But what is goal? Usually you want to test some theory, so you need 2 setups with one difference.


----------



## lohachata (Jan 27, 2006)

get a 1 gallon glass pickle jar....some gravel..a plant or 2 of hornwort and/or hygrohila...
1 male guppy...a piece of saran wrap and the jar lid..
set it up just like a small tank...put the saran wrap over the top and screw on the lid....
keep it in a sunny spot...
it is a self sustaining environment...the guppy can live for a couple of years or so without you ever having to take off the lid.....


----------



## elitesrock (May 4, 2011)

Yes, instead of frogs I'll do some shrimp with some killies or something. am also using my 65 gallon. My topic is are fish happier in an artificial setting or natural set up? The 1.5 would be natural while the 65 would be artificial. The 1.5 will have no filter- just plants and food will be what is in there. Would 3 guppies and some shrimp be good or a female and male guppy be better?


----------



## emc7 (Jul 23, 2005)

65 is more artificial that 1.5? I don't think that will fly. Naturally, the fish would live in the 1.5 for a week and then jump out. You have to have everything the same except for the one variable you are testing. Do 2 10s, one with filter, light and orange gravel inside, one with no filter, sand or dirt, no light and full of low-light plants and keep it outside.


----------



## elitesrock (May 4, 2011)

emc7 said:


> 65 is more artificial that 1.5? I don't think that will fly. Naturally, the fish would live in the 1.5 for a week and then jump out. You have to have everything the same except for the one variable you are testing. Do 2 10s, one with filter, light and orange gravel inside, one with no filter, sand or dirt, no light and full of low-light plants and keep it outside.

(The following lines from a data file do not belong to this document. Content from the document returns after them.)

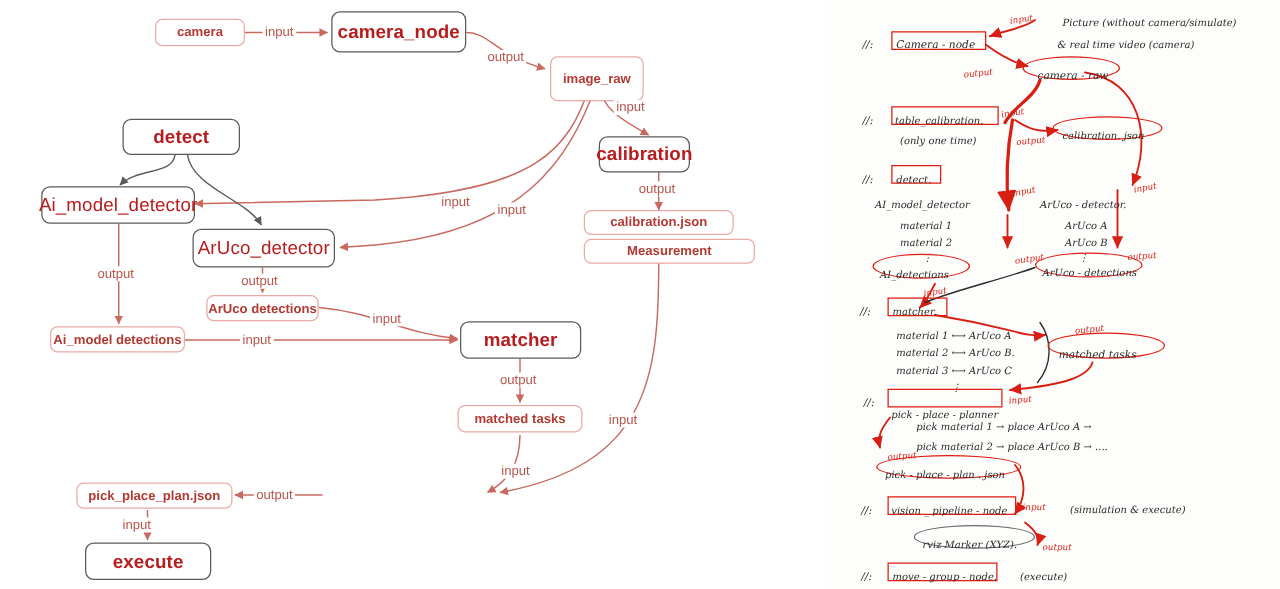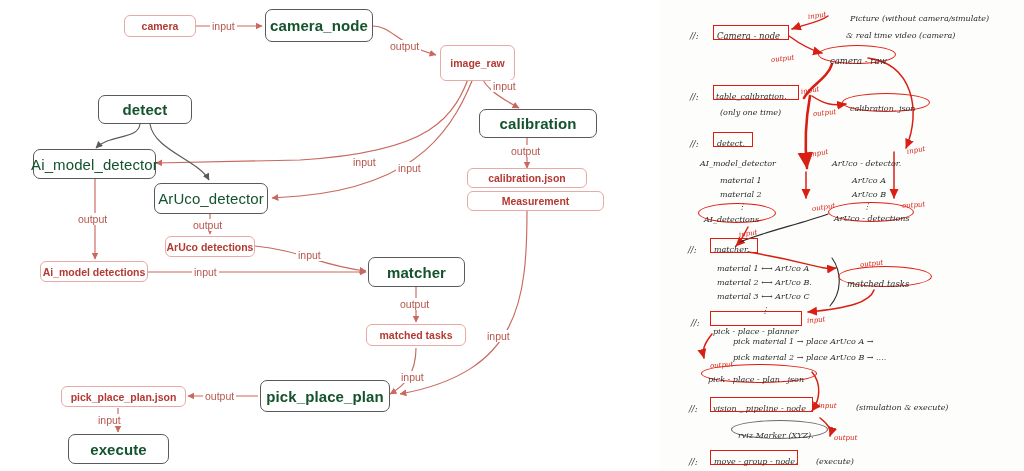--- a/index.html
+++ b/index.html
@@ -15,21 +15,21 @@
   #flow-svg{position:absolute;left:0;top:0;width:660px;height:471px;}
 
   .node{
     position:absolute;box-sizing:border-box;
     display:flex;align-items:center;justify-content:center;
     text-align:center;white-space:nowrap;
     border-radius:7px;background:#ffffff;
   }
   
   .proc{
-    border:1.6px solid #5a5a5a;color:#14532d;
+    border:1.6px solid #5a5a5a;color:#b91c1c;
     font-weight:bold;font-size:15px;letter-spacing:.1px;
   }
   .proc.thin{font-weight:normal;font-size:15px;}
   
   .data{
     border:1.2px solid #e9a9a4;color:#b23a32;
     font-weight:bold;font-size:10.5px;border-radius:6px;
   }
 
   .edge-label{
@@ -126,21 +126,21 @@
     </div>
 
     <div class="node proc" style="left:265px;top:9px;width:108px;height:33px;">
       <span>camera_node</span>
     </div>
 
     <div class="node data" style="left:440px;top:45px;width:75px;height:36px;">
       <span>image_raw</span>
     </div>
 
-    <div class="node proc" style="left:479px;top:109px;width:118px;height:29px;text-align:right;">
+    <div class="node proc" style="left:479px;top:109px;width:73px;height:29px;text-align:right;">
       <span>calibration</span>
     </div>
 
     <div class="node data" style="left:467px;top:168px;width:120px;height:20px;">
       <span>calibration.json</span>
     </div>
 
     <div class="node data" style="left:467px;top:191px;width:137px;height:20px;">
       <span>Measurement</span>
     </div>
@@ -166,23 +166,20 @@
     </div>
 
     <div class="node proc" style="left:368px;top:257px;width:97px;height:30px;text-align:center;">
       <span>matcher</span>
     </div>
 
     <div class="node data" style="left:366px;top:324px;width:100px;height:22px;">
       <span>matched tasks</span>
     </div>
 
-    <div class="node proc" style="left:260px;top:380px;width:130px;height:32px;">
-      <span>pick_place_plan</span>
-    </div>
 
     <div class="node data" style="left:61px;top:386px;width:125px;height:21px;">
       <span>pick_place_plan.json</span>
     </div>
 
     <div class="node proc" style="left:68px;top:434px;width:101px;height:30px;">
       <span>execute</span>
     </div>
 
     <span class="edge-label" style="left:210px;top:20px;">input</span>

hmm. I guess your right. I have a spare 1.5. I understand what your saying that a 1.5 is not enough, but I don't have enough money right now. I am on a low budget for this projec.t I have only $50.


----------



## emc7 (Jul 23, 2005)

beg or borrow? Ask around for unused stuff. Its for school/science. Go back and read the fair requirements carefully. A well chosen thesis will save you a last minute redo. The more narrowly you draw it, the more likely you can get a "real" result. Try to find something you can measure. It you do health, do something like looking at the fish/frog everyday and rating it 1 to 10 on appearance and noting if it comes out to eat. The sort of thing you can log and chart.

And look at cheap, clear, plastic bins. Ingenuity score points with judges


----------



## Frogprincess (Jul 8, 2011)

You can get a clear plastic tub at Target that's about 7-8gal for $10 each, and if you do what emc7 said and do one natural versus one artificial, you can probably get a lot of your supplies relatively cheap. Ask at your local fish store, too (not a general pet store, but one that specializes in fish!). They might be able to help you out with picking the right stuff.
When is your science fair?


----------